L'Union des Femmes de Martinique met en lumière "Les charbonnières" du port de Fort-de-France

Ces femmes qui ont exercé un métier difficile, ont également joué un rôle social important en Martinique. ©Peggy Pinel-Féréol
L'Union des Femmes de la Martinique organise ses journées du matrimoine (12 au 30 septembre 2022). Une nouvelle édition baptisée "Elles aussi ont construit la Martinique", avec des hommages à des personnalités et à des centaines d’anonymes qui ont participé à la construction de la société martiniquaise. C'est le cas des charbonnières qui travaillaient sur le port de Fort-de-France.

Elles s'appelaient Augustine, Sidonie ou Noéllise. Ces femmes travaillaient sur le port de Fort-de-France en tant que charbonnières de la Compagnie Générale Transatlantique.

Équipées de leurs "manne" (paniers en osier) sur la tête, ces porteuses avaient deux missions. Elles devaient décharger les cargos de charbon (houille) à leur arrivée au port et approvisionner les paquebots. Un métier difficile, pénible et peu rémunéré.

Elles étaient payées à la tâche, en fonction du nombre de paniers transportés. En plus du "marron", une pièce en métal avec le sigle de la CGT remise comme preuve d'embauche à leur arrivée le matin, elles recevaient un jeton pour chaque "manne". 

Le "marron" était remis à chaque charbonnières en début de journée pour prouver son embauche. Il est réclamé au moment de la paye.


Selon les recherches de l'Union des Femmes de Martinique (UFM), elles travaillaient "une quinzaine de jours par mois pour un salaire variant entre 4,75 francs et 8,55 francs par jour pour un transport d'1 à 2 tonnes de charbon par jour".

Les charbonnières du port de Fort-de-France ont construit l'histoire sociale de la Martinique.

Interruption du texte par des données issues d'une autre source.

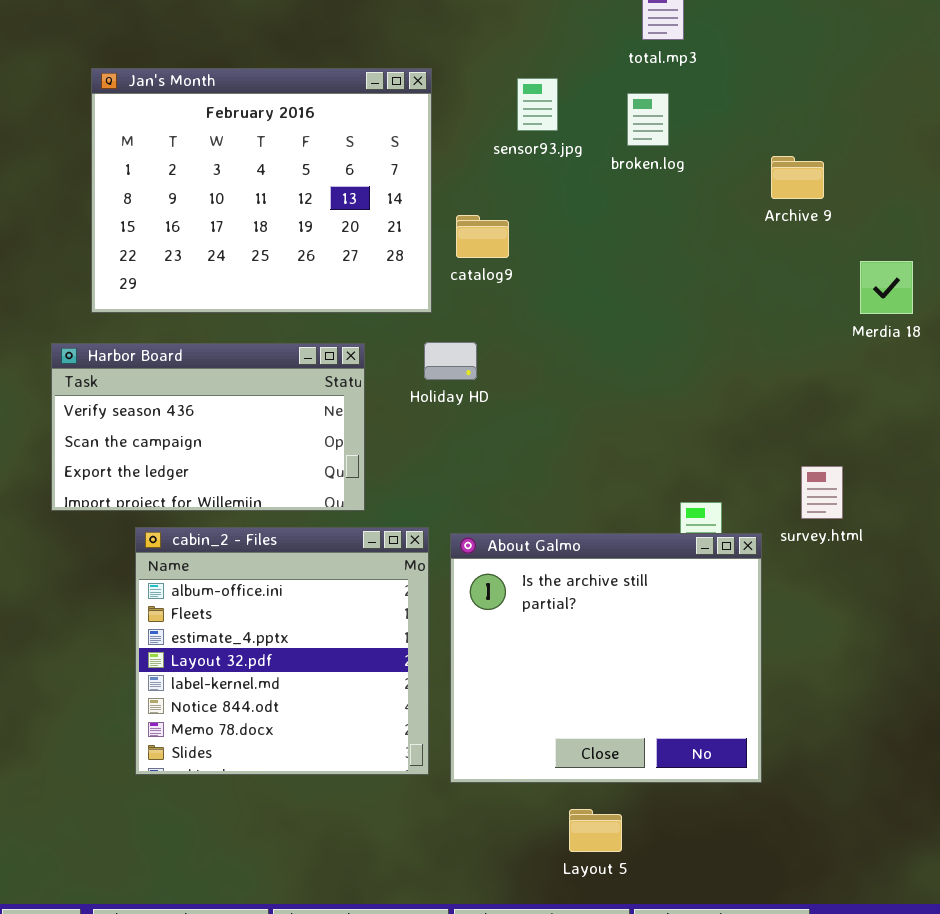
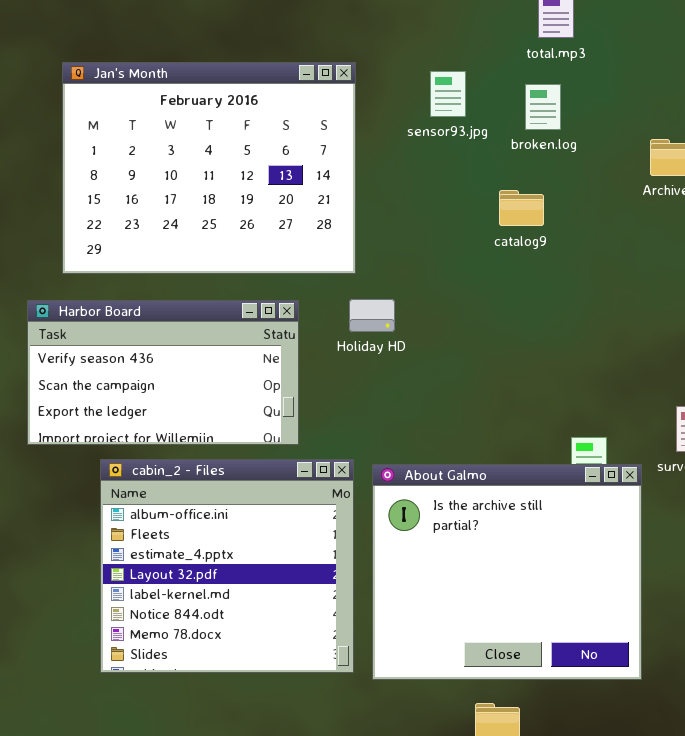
catalog9: [456,215,509,258] -> [499,190,544,226], moved

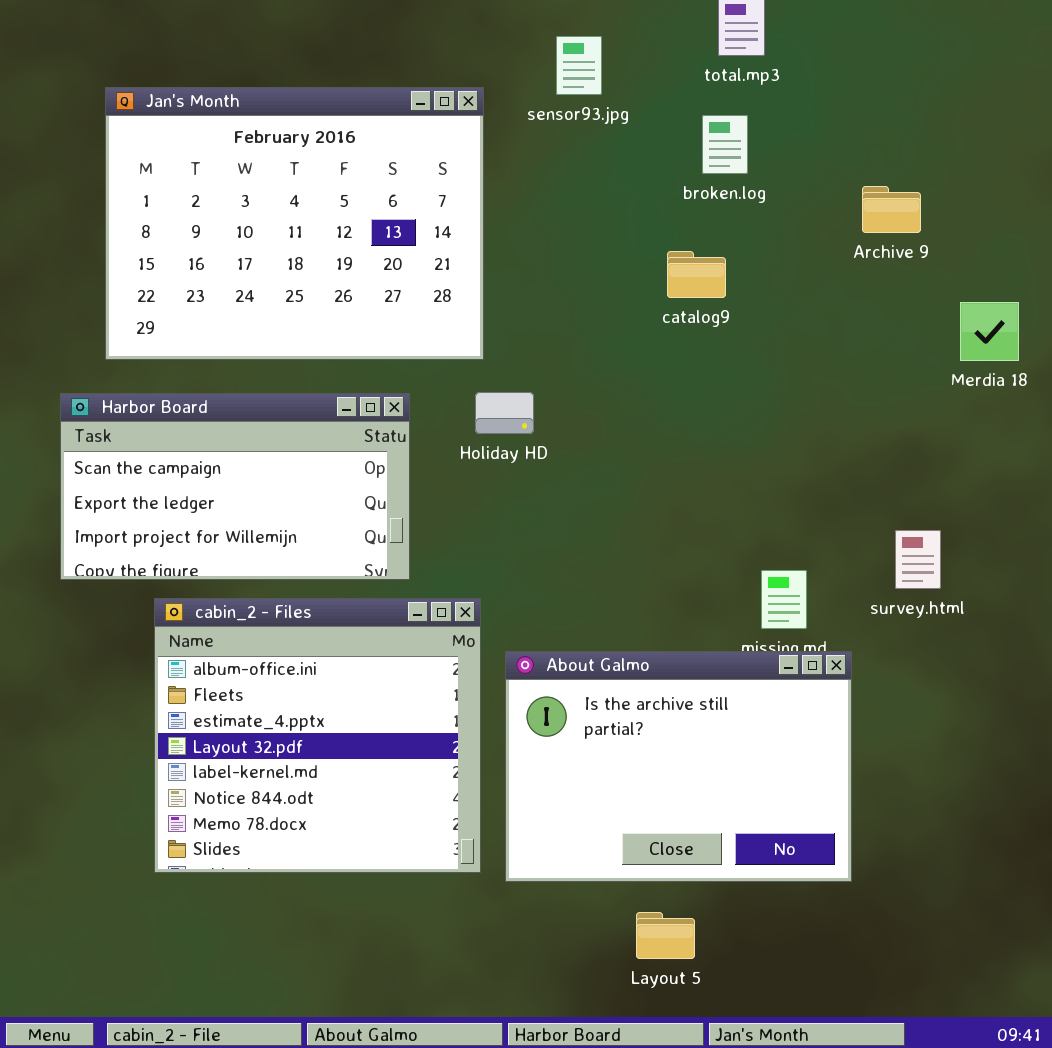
sensor93.jpg: [430,71,466,117] -> [556,36,602,95], moved
Harbor Board: [27,300,299,445] -> [60,393,410,580], scrolled down 1 row
About Galmo: [372,464,642,680] -> [505,651,852,882], resized

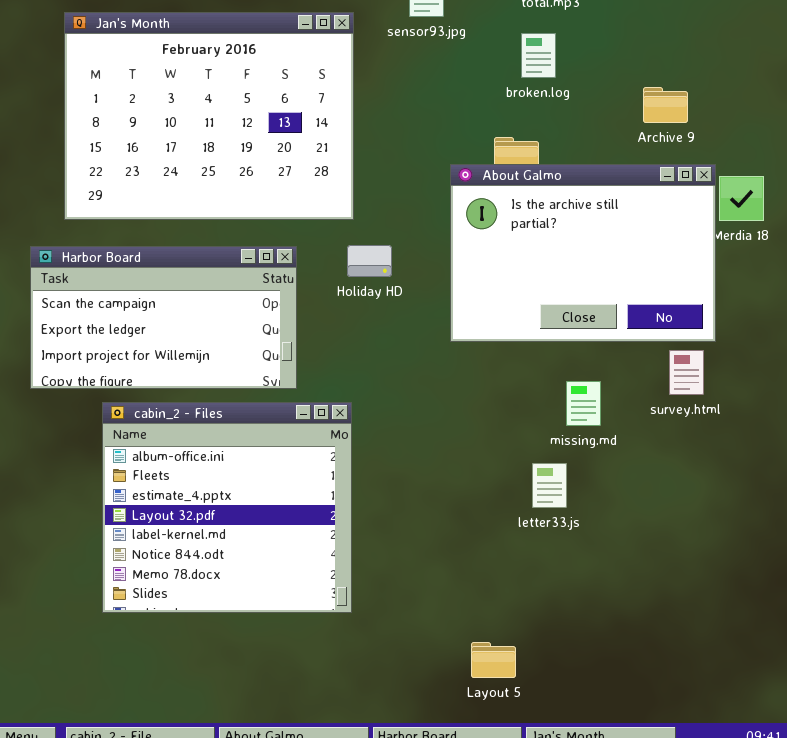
About Galmo: [505,651,852,882] -> [450,164,716,342], moved

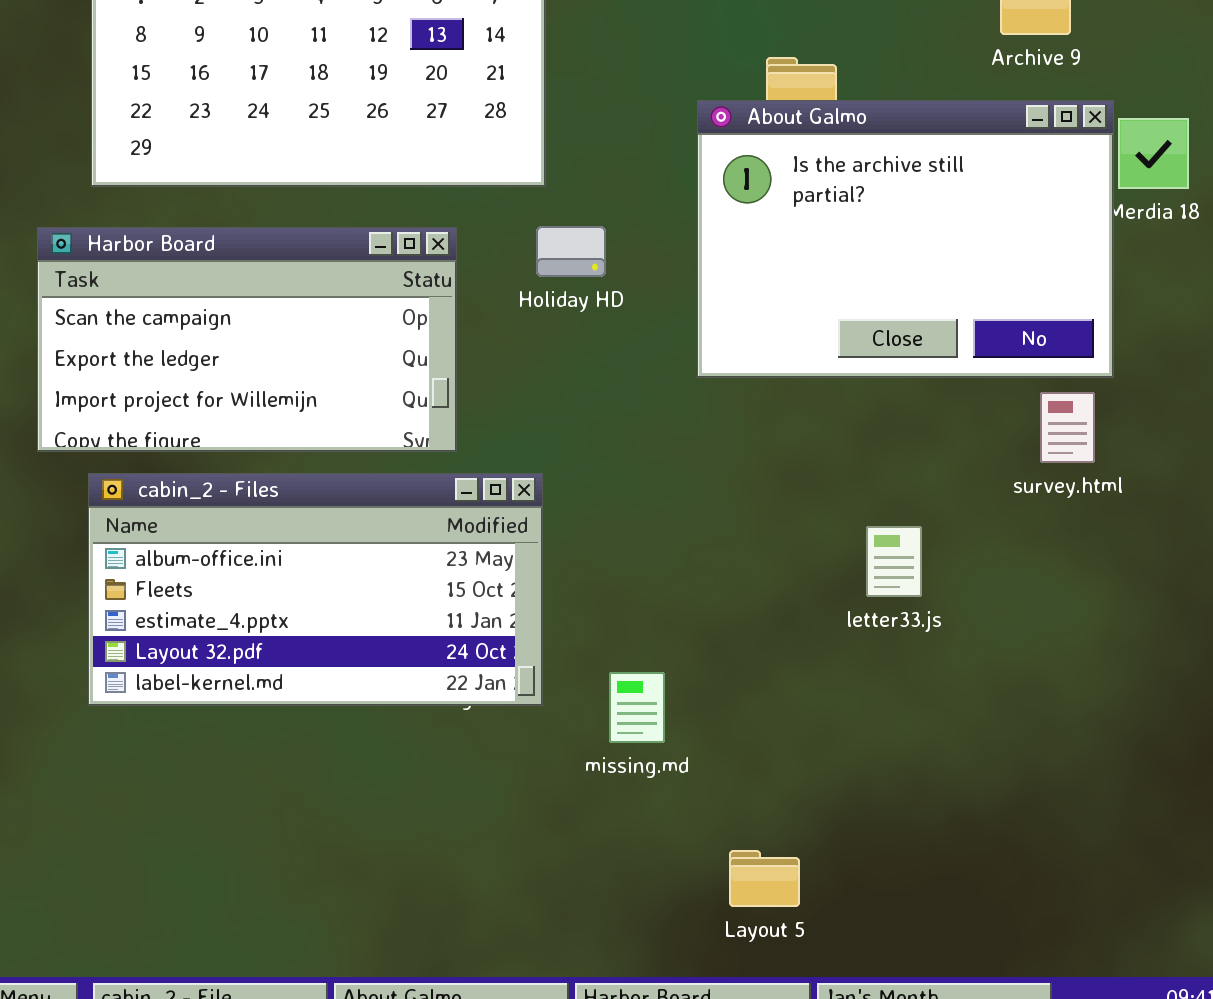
missing.md: [566,381,601,426] -> [609,672,665,743], moved
cabin_2 - Files: [102,402,352,613] -> [88,473,543,706], resized
letter33.js: [532,463,567,508] -> [866,526,922,597], moved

Notre histoire n'est pas construite que d'héroïnes ou d'impératrice. Il y a aussi des femmes exploitées, des femmes qui ont vécu dans l'ombre et il s'agit pour nous de leur donner leur place. Elles étaient plus de 400 et vivaient d'un travail de misère et dur, puisqu'elles devaient porter des paniers de 40 kilos sur leur tête du matin au soir pour une modeste somme qui aujourd'hui ne représente même pas un euro.

Marie-Joseph Sellaye, membre du bureau de l'UFM

Groupe de charbonnières du port de Fort-de-France.

En quête de travail, si pour la plupart, ces femmes étaient des quartiers populaires de la ville, certaines venaient des communes pour effectuer cette besogne. 

Les charbonnières ont également joué un rôle social important. Elles ont été les premières à s'organiser en corporation comme union de métier et caisse d'entraide et de solidarité.

Elles sont à l'origine de la construction, de la coopération et de la solidarité dans le monde ouvrier. Dans nos recherches, nous avons retrouvé aux Terres Sainville, le siège des charbonnières où se tenaient les réunions, les conférences des syndicats. C'était là que se tenaient les premières réunions syndicales. On peut dire qu'elles ont joué un rôle dans l'organisation du monde ouvrier dans le chef-lieu. En 36, il y avait déjà 15 syndicats qui y tenaient leur réunion. On peut dire que le monde syndical s'est organisé au local des charbonnières.

Marie-Joseph Sellaye

Le sort des charbonnières a été scellé avec l'évolution technologique. Au fil du temps, les bateaux à vapeur sont moins nombreux et elles ne sont plus utiles. "Très peu d'entre elles ont été recrutées en tant que docker. Ce sont les hommes qui ont pris cette place. Elles sont devenues lavandières, blanchisseuses, marchandes". 

L'exposition "Les charbonnières du port de Fort-de-France" est visible du 12 au 16 septembre 2022 au siège de l'Union des Femmes de la Martinique à Fort-de-France.